Exercise requirements:
Type out all the records again exactly.

Data in this exercise:
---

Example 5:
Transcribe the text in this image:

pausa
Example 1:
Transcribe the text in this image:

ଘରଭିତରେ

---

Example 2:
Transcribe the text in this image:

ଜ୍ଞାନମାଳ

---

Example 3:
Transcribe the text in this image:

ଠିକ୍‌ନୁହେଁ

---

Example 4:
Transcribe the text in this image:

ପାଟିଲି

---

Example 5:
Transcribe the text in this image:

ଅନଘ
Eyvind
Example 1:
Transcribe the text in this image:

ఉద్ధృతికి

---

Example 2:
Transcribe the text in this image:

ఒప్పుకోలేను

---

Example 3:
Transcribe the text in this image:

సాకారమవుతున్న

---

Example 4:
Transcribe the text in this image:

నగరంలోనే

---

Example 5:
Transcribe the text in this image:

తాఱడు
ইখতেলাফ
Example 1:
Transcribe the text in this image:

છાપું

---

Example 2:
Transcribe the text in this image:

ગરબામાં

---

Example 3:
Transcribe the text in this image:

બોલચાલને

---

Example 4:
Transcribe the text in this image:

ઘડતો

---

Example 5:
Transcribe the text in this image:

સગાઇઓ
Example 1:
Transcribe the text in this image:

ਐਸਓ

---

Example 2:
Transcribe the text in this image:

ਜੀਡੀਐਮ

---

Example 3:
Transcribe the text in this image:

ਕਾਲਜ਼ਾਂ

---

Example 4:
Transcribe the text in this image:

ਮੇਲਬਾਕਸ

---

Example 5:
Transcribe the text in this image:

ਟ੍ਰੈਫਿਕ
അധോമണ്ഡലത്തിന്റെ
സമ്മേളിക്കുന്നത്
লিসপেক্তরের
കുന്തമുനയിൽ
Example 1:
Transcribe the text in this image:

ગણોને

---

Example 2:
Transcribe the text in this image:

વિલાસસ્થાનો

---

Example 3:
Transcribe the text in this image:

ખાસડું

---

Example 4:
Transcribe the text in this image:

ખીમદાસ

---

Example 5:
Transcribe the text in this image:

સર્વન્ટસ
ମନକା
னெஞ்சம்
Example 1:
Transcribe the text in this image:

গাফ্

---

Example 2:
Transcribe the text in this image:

Finished task:
---

Example 5:
Transcribe the text in this image:

pausa
Example 1:
Transcribe the text in this image:

ଘରଭିତରେ

---

Example 2:
Transcribe the text in this image:

ଜ୍ଞାନମାଳ

---

Example 3:
Transcribe the text in this image:

ଠିକ୍‌ନୁହେଁ

---

Example 4:
Transcribe the text in this image:

ପାଟିଲି

---

Example 5:
Transcribe the text in this image:

ଅନଘ
Eyvind
Example 1:
Transcribe the text in this image:

ఉద్ధృతికి

---

Example 2:
Transcribe the text in this image:

ఒప్పుకోలేను

---

Example 3:
Transcribe the text in this image:

సాకారమవుతున్న

---

Example 4:
Transcribe the text in this image:

నగరంలోనే

---

Example 5:
Transcribe the text in this image:

తాఱడు
ইখতেলাফ
Example 1:
Transcribe the text in this image:

છાપું

---

Example 2:
Transcribe the text in this image:

ગરબામાં

---

Example 3:
Transcribe the text in this image:

બોલચાલને

---

Example 4:
Transcribe the text in this image:

ઘડતો

---

Example 5:
Transcribe the text in this image:

સગાઇઓ
Example 1:
Transcribe the text in this image:

ਐਸਓ

---

Example 2:
Transcribe the text in this image:

ਜੀਡੀਐਮ

---

Example 3:
Transcribe the text in this image:

ਕਾਲਜ਼ਾਂ

---

Example 4:
Transcribe the text in this image:

ਮੇਲਬਾਕਸ

---

Example 5:
Transcribe the text in this image:

ਟ੍ਰੈਫਿਕ
അധോമണ്ഡലത്തിന്റെ
സമ്മേളിക്കുന്നത്
লিসপেক্তরের
കുന്തമുനയിൽ
Example 1:
Transcribe the text in this image:

ગણોને

---

Example 2:
Transcribe the text in this image:

વિલાસસ્થાનો

---

Example 3:
Transcribe the text in this image:

ખાસડું

---

Example 4:
Transcribe the text in this image:

ખીમદાસ

---

Example 5:
Transcribe the text in this image:

સર્વન્ટસ
ମନକା
னெஞ்சம்
Example 1:
Transcribe the text in this image:

গাফ্

---

Example 2:
Transcribe the text in this image:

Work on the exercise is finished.